On Syskey-protected computers, you can install LC3 on one DC and use the Import from local machine command to get a copy of your domain's password hashes. This method requires administrator authority and uses sophisticated Win32 programming techniques to extract password hashes from OS memory, where they have already been decrypted. (Note: Although you use Syskey, password hashes are still stored in the clear—that is, in plaintext—in memory.)
Run LC3 on a Test Machine
Because LC3 uses undocumented APIs and DLL injection, which can be unstable, you might not want to install LC3 on a production DC. In that case, you'll need to install Win2K or NT (whichever is appropriate) on a test machine. Make the computer a DC in your domain, which will create a copy of the domain's SAM or AD database on the scratch computer. Download LC3 and unplug the computer from the network. Run l0phtcracksetup02.exe, accept all the defaults, and cancel the Password Crack Wizard. Now, in the unlikely case that LC3 crashes or corrupts your computer, you won't affect your network.
On the Import menu, select the Import from local machine option. You'll see a list of your domain's users, as Figure 1 shows. As you can see, LC3 creates separate columns for the LAN Manager (LM) and NT LAN Manager (NTLM) passwords. Win2K and NT actually maintain two hashes for each password—an LM hash for backward compatibility with NTLM clients and an NTLM hash to support NT clients. Because LM hashing is significantly weaker than NTLM hashing, LC3 concentrates on LM hashing first.
After LC3 starts cracking, the only difference between the two columns is that the LM password is simply an all-uppercase version of the usual mixed-case NTLM password. Because of one vulnerability in NTLM hashing, LC3 can immediately identify passwords that are fewer than eight characters long and display them in the <8 column. Before you proceed further, decide whether you want to see your users' passwords as they're cracked. If you simply want to know whether the password was cracked but avoid seeing sensitive passwords, clear the View Audited Passwords settings in the Auditing Options For This Session dialog box, which causes LC3 to hide both the LM and NTLM password columns.
Select a Cracking Scheme
After you have your password hashes, you can configure the cracking methods LC3 will use against your domain. To view your choices, select Session, Session Options in the LC3 interface. Figure 2 shows the default session options settings. You can use four kinds of cracks in your password audit.

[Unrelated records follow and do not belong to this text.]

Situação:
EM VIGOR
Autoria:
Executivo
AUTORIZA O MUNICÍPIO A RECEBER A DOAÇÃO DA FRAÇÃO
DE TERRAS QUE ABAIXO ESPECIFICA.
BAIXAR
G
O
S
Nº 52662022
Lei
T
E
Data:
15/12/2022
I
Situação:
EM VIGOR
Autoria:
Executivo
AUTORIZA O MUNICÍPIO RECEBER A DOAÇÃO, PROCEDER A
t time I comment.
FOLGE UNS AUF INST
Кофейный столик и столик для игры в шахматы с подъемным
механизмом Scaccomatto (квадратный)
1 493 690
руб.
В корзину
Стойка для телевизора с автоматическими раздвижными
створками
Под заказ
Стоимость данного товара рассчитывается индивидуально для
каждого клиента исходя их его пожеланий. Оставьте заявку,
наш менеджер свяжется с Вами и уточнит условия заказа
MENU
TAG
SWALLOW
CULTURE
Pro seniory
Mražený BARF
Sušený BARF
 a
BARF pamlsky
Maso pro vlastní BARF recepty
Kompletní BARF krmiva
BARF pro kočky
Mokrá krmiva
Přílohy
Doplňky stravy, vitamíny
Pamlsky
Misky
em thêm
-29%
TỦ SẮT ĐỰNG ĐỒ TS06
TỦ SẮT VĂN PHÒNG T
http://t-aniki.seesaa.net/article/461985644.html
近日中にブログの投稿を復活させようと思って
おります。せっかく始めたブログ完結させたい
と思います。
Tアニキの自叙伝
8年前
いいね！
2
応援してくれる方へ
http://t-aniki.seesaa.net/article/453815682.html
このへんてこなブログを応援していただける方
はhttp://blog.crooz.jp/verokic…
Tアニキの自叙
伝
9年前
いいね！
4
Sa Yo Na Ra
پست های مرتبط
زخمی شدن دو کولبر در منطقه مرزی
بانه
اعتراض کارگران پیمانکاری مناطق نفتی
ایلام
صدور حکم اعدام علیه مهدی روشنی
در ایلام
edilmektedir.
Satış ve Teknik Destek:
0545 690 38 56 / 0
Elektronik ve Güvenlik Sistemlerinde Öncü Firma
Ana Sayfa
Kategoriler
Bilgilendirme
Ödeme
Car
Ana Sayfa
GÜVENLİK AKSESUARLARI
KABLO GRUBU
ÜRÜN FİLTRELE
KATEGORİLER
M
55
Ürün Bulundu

The first crack LC3 attempts is simply the username for those users who've used their names as their password. (Because this crack is so fast, Figure 2 doesn't show it as an option.) The second option is the Dictionary Crack, in which LC3 hashes each word in a specified word-list file and compares it with the hashes you obtained. (To import a custom word-list file for a dictionary attack, select Session, Options, then choose a different word-list file.) LC3 can process even a large word-list file in a matter of minutes, so the dictionary attack quickly identifies any users who are using a simple word as their password. The third option is the Brute Hybrid Crack. During the hybrid crack, LC3 processes the word-list file again, but adds one to three numbers or symbols to the end of the word. The hybrid attack gleans passwords such as password! or Clemens22. Finally, LC3 subjects any remaining passwords to a Brute Force Crack that uses every possible combination of characters.